Cut a 5.25" by 1" strip of Plexiglass, used to contain the nails in the front.
Slide the 5.25" by 1" strip onto the base, butting right up against the front edge of the ESC.
Fill the front of the base, between the edge of the base and the strip of Plexiglass with the extra nails, to weigh down the front of the bot.
Place the 6 3/8" by 11.5" Plexiglass sheet on top of the triangles, and drill four holes through the Plexiglass into the wood triangles, 2 per triangle.
Secure the Plexiglass on with four screws, making sure the nails and small Plexiglass sheet are contained within the robot.
Using sandpaper, sand down the bottom of the Plexiglass ramp, to get closer to zero clearance, but keep making sure the ramp sits flat on the surface.
Step 12: Battery and Top of Ramp
Cut two 1 7/8" by 1 7/8" by 5/8" pine squares.
Cut a Plexiglass strip 1.5" by 11.5".
Slide the two squares onto the Plexiglass squares, all the way to outside edge of each square.
Drill one hole through the back piece of Plexiglass into each square, and secure with a screw.
Place the Plexiglass strip on top of the ramp and against the wood squares.
Drill one hole through the Plexiglass into each block.
Secure with two screws.
Set battery into slot, and wrap a zip tie through the back slot and around the battery, to secure it.
Connect the ESC RC wires to the RC receiver, on channels 2 and 3.
Using one of the remaining large pieces of double-sided foam tape, secure the receiver to the top of the battery.
Using the two small pieces of tape, secure the on-off switches to the back piece of Plexiglass.
Connect the battery wire to the extension wire sticking out the back slot.
Step 13: Controller Fixes
Put the 4AA batteries in the controller, and charge the robot's battery.
The controller's reverser should be set as follows:
You might have to switch the channels of the ESCs if the controller controls the wrong side.
Since the controller is an airplane one, the left joystick "sticks" or stays in one place, because it's typically a throttle. However, this isn't needed for a Sumo Bot, and actually is hard to use, because the tensions are different. To counteract this, I tied two sets of three rubber bands together and looped each set of three over the joystick.
Step 14: Competition Comments
Although I already mentioned this, but here are some final observations and tips.

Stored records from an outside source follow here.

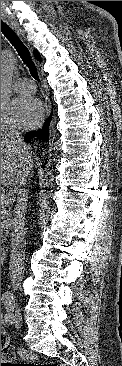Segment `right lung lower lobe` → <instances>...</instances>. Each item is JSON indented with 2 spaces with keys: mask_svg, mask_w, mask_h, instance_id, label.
<instances>
[{
  "mask_svg": "<svg viewBox=\"0 0 122 366\" xmlns=\"http://www.w3.org/2000/svg\"><path fill=\"white\" fill-rule=\"evenodd\" d=\"M52 119V114L48 117L45 121L43 127L38 131L27 132L25 134L24 139L29 141L32 137H37L38 139L42 140L43 142L49 141V126ZM43 167V166H42Z\"/></svg>",
  "mask_w": 122,
  "mask_h": 366,
  "instance_id": "1",
  "label": "right lung lower lobe"
}]
</instances>
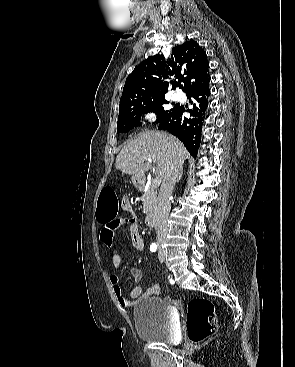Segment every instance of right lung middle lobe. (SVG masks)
Wrapping results in <instances>:
<instances>
[{"label":"right lung middle lobe","instance_id":"1","mask_svg":"<svg viewBox=\"0 0 295 367\" xmlns=\"http://www.w3.org/2000/svg\"><path fill=\"white\" fill-rule=\"evenodd\" d=\"M169 102L164 96L146 101H133L126 103L120 110L117 123V133L128 132L136 126H139L140 115L148 112H154L157 115L156 122H160L166 116L177 109V105L172 109H165Z\"/></svg>","mask_w":295,"mask_h":367}]
</instances>
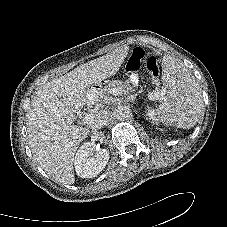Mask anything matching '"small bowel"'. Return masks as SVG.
<instances>
[{
	"instance_id": "c3829d8e",
	"label": "small bowel",
	"mask_w": 227,
	"mask_h": 227,
	"mask_svg": "<svg viewBox=\"0 0 227 227\" xmlns=\"http://www.w3.org/2000/svg\"><path fill=\"white\" fill-rule=\"evenodd\" d=\"M130 82L132 85H136L138 83V78L135 74L130 76Z\"/></svg>"
}]
</instances>
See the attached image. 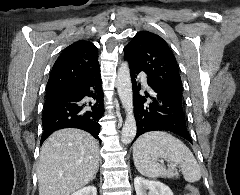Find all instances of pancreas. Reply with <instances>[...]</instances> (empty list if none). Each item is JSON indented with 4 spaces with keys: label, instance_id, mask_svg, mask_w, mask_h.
Here are the masks:
<instances>
[{
    "label": "pancreas",
    "instance_id": "obj_1",
    "mask_svg": "<svg viewBox=\"0 0 240 195\" xmlns=\"http://www.w3.org/2000/svg\"><path fill=\"white\" fill-rule=\"evenodd\" d=\"M166 171H167L166 177H179V173L177 169H175V167H168Z\"/></svg>",
    "mask_w": 240,
    "mask_h": 195
}]
</instances>
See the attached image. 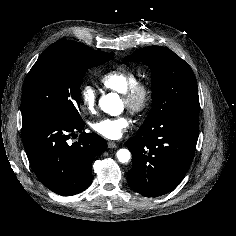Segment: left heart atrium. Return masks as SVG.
<instances>
[{
	"instance_id": "1",
	"label": "left heart atrium",
	"mask_w": 236,
	"mask_h": 236,
	"mask_svg": "<svg viewBox=\"0 0 236 236\" xmlns=\"http://www.w3.org/2000/svg\"><path fill=\"white\" fill-rule=\"evenodd\" d=\"M129 125V118L125 115H121L96 120L91 126L96 133L108 139L116 140L122 137Z\"/></svg>"
}]
</instances>
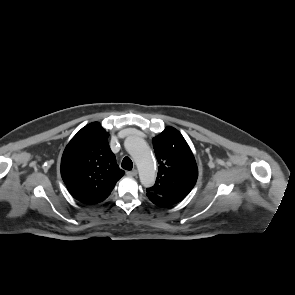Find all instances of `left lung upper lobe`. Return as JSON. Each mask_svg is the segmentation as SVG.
<instances>
[{
    "mask_svg": "<svg viewBox=\"0 0 295 295\" xmlns=\"http://www.w3.org/2000/svg\"><path fill=\"white\" fill-rule=\"evenodd\" d=\"M153 147L159 163L154 193L175 203L181 202L192 190L198 177L194 155L181 133L166 127L153 138Z\"/></svg>",
    "mask_w": 295,
    "mask_h": 295,
    "instance_id": "1",
    "label": "left lung upper lobe"
}]
</instances>
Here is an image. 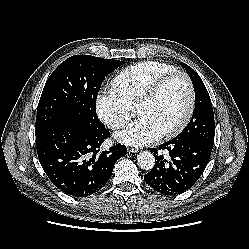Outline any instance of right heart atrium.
I'll list each match as a JSON object with an SVG mask.
<instances>
[{"mask_svg": "<svg viewBox=\"0 0 249 249\" xmlns=\"http://www.w3.org/2000/svg\"><path fill=\"white\" fill-rule=\"evenodd\" d=\"M95 110L98 118L112 130L125 127L133 115L132 107L113 89H102L98 92Z\"/></svg>", "mask_w": 249, "mask_h": 249, "instance_id": "obj_1", "label": "right heart atrium"}]
</instances>
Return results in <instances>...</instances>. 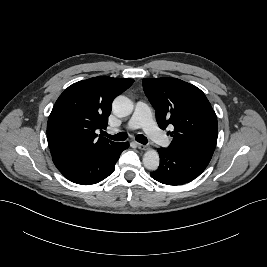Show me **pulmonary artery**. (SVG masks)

1. Airplane motors do not work well in land vehicles, because even lock nuts don't stay on well enough. Also, they provide no torque, which in a competition like this, is a horrible idea.
2. Develop a better means of achieving zero clearance.
3. Do not, under any circumstances take off the plastic around the RC receiver. It is meant to stay on and protect it.
4. Remember to charge the battery fully before competition.
5. Get lots of practice handling the robot.